__DOCUMENT EXCERPT__.
BEGIN
SEPARATED: Two-year-old twin boys from Egypt who had been joined at the head spent their first night apart after a 34-hour separation surgery, and a doctor in Dallas said Monday they were "in good shape." The surgery to separate little Ahmed and Mohamed Ibrahim began Saturday morning at Children's Medical Center Dallas and ended late Sunday afternoon. They remained in critical but stable condition early Monday, reports the Associated Press. The boys' father, Ibrahim Mohammed Ibrahim, fainted when he heard the operation was over.
QUOTED: "People just assume I've done martial arts my whole life. I did nothing my whole life. I ate, hung out and played handball." -- "Charlie's Angels" and "Kill Bill" star Lucy Liu, 34, to The New York Times
DIED: Hall of Fame jockey Bill Shoemaker, 72, who rode winners of 11 Triple Crown races in a four-decade career, died in his sleep Sunday, reports AP. Since a 1991 car accident, he trained horses from his electric wheelchair. ... Actress Florence Stanley, 79, who played the gravelly voiced Bernice Fish on the sitcom "Barney Miller" and in the show's spin-off series, "Fish," died Oct. 3 in a Los Angeles hospital of complications from a stroke, her husband, Martin Newman, has told AP. ... Joan Kroc, 75, widow of the late McDonald's founder Ray Kroc, died Sunday after a brief bout with brain cancer, says AP. In her later years she was known as a fierce advocate for world peace and funded university think tanks for that purpose.
OFFERED: On Friday, outgoing California Gov. Gray Davis, 60, delivered advice to incoming Gov. Arnold Schwarzenegger on the "Late Show with David Letterman." (Schwarzenegger is a frequent guest on the rival "Tonight Show.") As quoted by Reuters, Davis's 10 tips were: 10. Governor, when you realize you don't know what you're doing, give me a call. 9. Bodybuilding oil will stain the mansion's Italian silk sofa. 8. Listen to your constituents -- except Michael Jackson. 7. (Sorry, joke No. 7 was recalled.) 6. To improve your approval ratings, go on Leno -- when you get kicked out, go on Letterman. 5. Study the master -- George W. Bush. 4. You could solve the deficit problem simply by donating your salary from "Terminator 3." 3. If things are bad, just yell, "Save us, Superman!" 2. While giving a speech, never say, "Santa Cruz, Santa Barbara ... same thing." 1. It's pronounced "California."
END
__EXCERPTED RECORDS__.
BEGIN
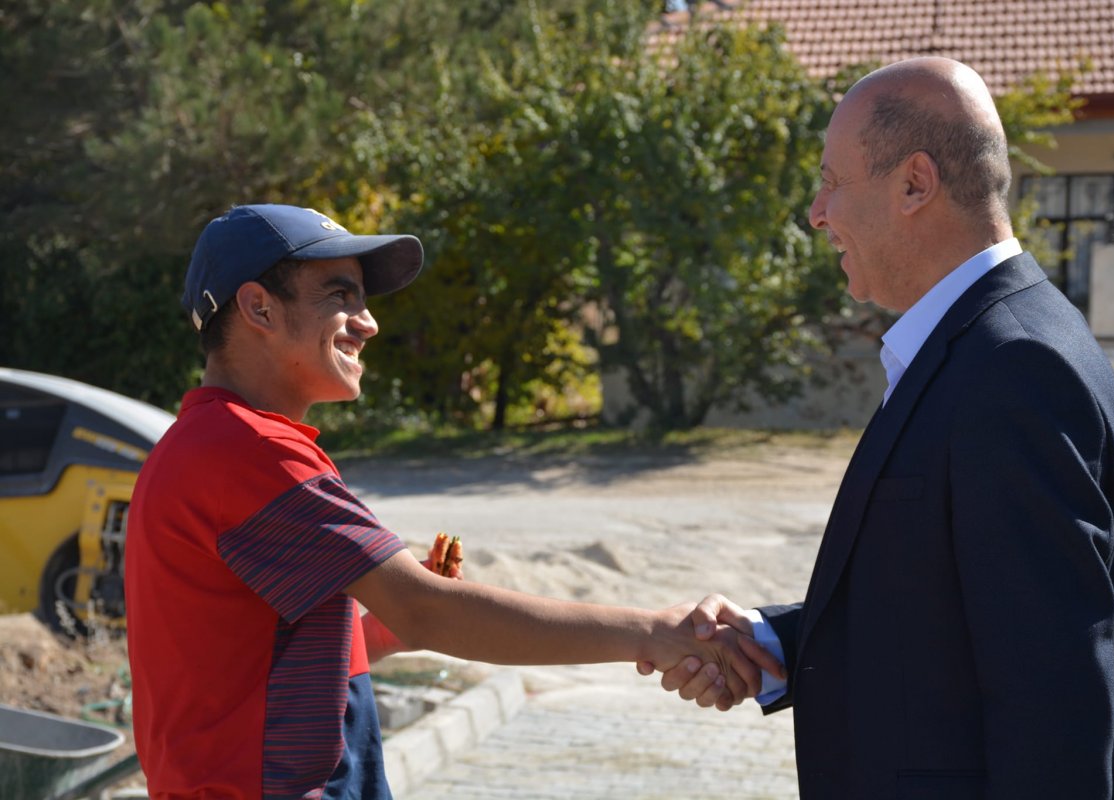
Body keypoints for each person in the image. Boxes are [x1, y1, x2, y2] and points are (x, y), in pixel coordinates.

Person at [644, 57, 1114, 799]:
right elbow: (949, 611)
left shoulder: (1015, 368)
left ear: (915, 184)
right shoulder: (990, 343)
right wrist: (769, 643)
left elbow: (1053, 709)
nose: (816, 212)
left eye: (832, 181)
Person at [124, 203, 783, 799]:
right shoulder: (247, 449)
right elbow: (426, 608)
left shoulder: (209, 442)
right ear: (259, 308)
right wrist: (654, 634)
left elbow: (255, 659)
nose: (369, 323)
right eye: (340, 295)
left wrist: (384, 630)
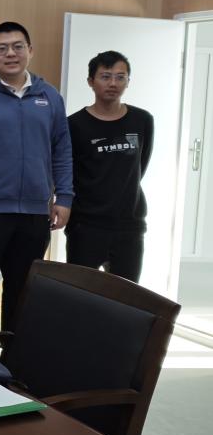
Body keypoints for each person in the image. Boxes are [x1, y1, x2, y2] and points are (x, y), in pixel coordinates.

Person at [0, 21, 73, 333]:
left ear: (30, 51)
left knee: (23, 293)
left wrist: (64, 197)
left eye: (18, 47)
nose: (10, 54)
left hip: (34, 212)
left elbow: (62, 149)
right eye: (2, 48)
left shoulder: (50, 96)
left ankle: (13, 359)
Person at [66, 51, 153, 281]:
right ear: (90, 81)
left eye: (120, 77)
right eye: (105, 76)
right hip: (86, 225)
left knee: (125, 296)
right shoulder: (74, 124)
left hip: (129, 225)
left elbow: (140, 166)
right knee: (80, 293)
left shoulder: (142, 120)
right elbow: (69, 172)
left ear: (128, 81)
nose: (113, 83)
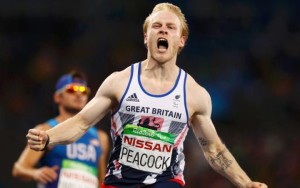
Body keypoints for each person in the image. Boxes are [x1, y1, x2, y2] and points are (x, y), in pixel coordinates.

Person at [26, 3, 268, 188]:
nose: (163, 30)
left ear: (181, 40)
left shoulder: (195, 94)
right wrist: (49, 138)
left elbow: (213, 150)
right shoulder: (119, 82)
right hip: (119, 181)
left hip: (166, 182)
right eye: (156, 26)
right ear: (146, 37)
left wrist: (245, 182)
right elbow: (80, 123)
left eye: (170, 27)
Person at [13, 71, 110, 188]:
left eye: (84, 91)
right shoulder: (45, 131)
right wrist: (35, 173)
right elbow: (18, 169)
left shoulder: (100, 137)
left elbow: (101, 180)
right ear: (57, 97)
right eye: (71, 90)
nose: (79, 94)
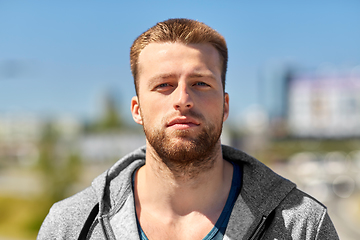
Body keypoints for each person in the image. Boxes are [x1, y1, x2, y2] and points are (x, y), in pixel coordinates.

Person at [38, 18, 339, 240]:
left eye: (200, 84)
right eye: (164, 85)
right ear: (137, 109)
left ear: (225, 105)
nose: (183, 100)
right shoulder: (70, 227)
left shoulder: (303, 226)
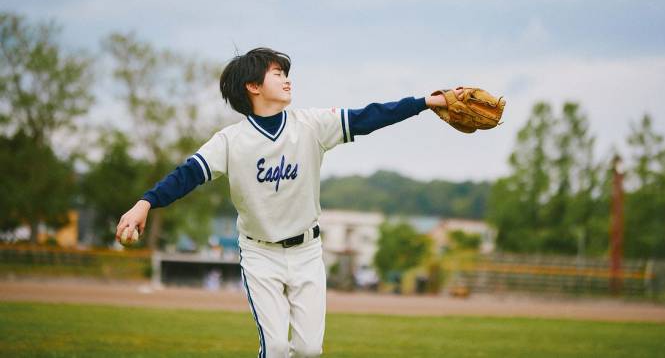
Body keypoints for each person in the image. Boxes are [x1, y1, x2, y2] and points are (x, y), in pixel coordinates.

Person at [116, 47, 459, 357]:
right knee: (277, 347)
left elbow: (369, 116)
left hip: (307, 252)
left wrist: (425, 103)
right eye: (277, 73)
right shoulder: (231, 141)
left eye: (285, 73)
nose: (286, 79)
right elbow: (187, 174)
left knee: (309, 350)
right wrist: (145, 203)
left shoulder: (310, 125)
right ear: (252, 86)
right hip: (260, 254)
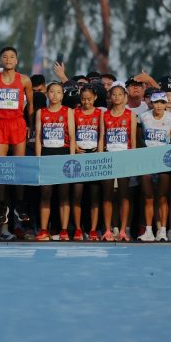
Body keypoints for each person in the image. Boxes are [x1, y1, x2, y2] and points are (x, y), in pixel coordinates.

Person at [0, 47, 34, 241]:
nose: (8, 59)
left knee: (19, 167)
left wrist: (30, 126)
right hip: (0, 125)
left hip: (18, 124)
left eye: (12, 56)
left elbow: (30, 105)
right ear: (0, 60)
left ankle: (19, 204)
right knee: (1, 168)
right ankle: (2, 205)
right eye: (5, 57)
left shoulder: (24, 80)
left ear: (17, 60)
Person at [34, 81, 76, 241]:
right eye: (52, 92)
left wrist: (72, 159)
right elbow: (38, 137)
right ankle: (44, 229)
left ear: (62, 95)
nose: (55, 95)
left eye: (59, 92)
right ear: (47, 94)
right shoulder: (41, 112)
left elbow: (72, 137)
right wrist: (38, 158)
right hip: (46, 155)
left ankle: (64, 230)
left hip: (64, 155)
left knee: (64, 194)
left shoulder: (68, 111)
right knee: (46, 193)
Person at [137, 91, 171, 242]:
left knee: (162, 197)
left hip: (163, 162)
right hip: (147, 161)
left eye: (162, 102)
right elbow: (139, 137)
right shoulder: (143, 117)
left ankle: (162, 231)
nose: (159, 106)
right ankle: (149, 231)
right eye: (156, 102)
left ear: (166, 104)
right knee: (148, 197)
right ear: (151, 103)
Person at [100, 82, 137, 242]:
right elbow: (102, 138)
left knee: (124, 195)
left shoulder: (130, 115)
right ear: (110, 96)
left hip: (124, 158)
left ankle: (122, 230)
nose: (116, 97)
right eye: (114, 94)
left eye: (120, 94)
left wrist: (132, 160)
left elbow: (133, 140)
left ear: (125, 97)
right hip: (108, 158)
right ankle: (108, 230)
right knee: (107, 195)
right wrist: (100, 157)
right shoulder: (105, 115)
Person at [73, 85, 103, 241]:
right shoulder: (74, 112)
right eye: (83, 99)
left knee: (94, 196)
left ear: (95, 98)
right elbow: (70, 132)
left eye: (89, 99)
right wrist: (74, 146)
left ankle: (93, 230)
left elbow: (103, 133)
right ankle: (78, 229)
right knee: (77, 195)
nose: (86, 102)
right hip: (79, 156)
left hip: (94, 157)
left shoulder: (100, 113)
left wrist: (100, 149)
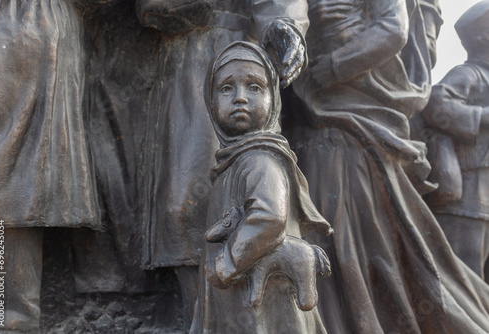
END
__TASK SET__.
- a) In the news roundup, how long did the surgery to separate Ahmed and Mohamed Ibrahim take?
- b) Please repeat the news roundup word for word, from "SEPARATED: Two-year-old twin" up to and including "operation was over.".

__RESPONSES TO THE EXERCISE__.
- a) 34 hours.

- b)
SEPARATED: Two-year-old twin boys from Egypt who had been joined at the head spent their first night apart after a 34-hour separation surgery, and a doctor in Dallas said Monday they were "in good shape." The surgery to separate little Ahmed and Mohamed Ibrahim began Saturday morning at Children's Medical Center Dallas and ended late Sunday afternoon. They remained in critical but stable condition early Monday, reports the Associated Press. The boys' father, Ibrahim Mohammed Ibrahim, fainted when he heard the operation was over.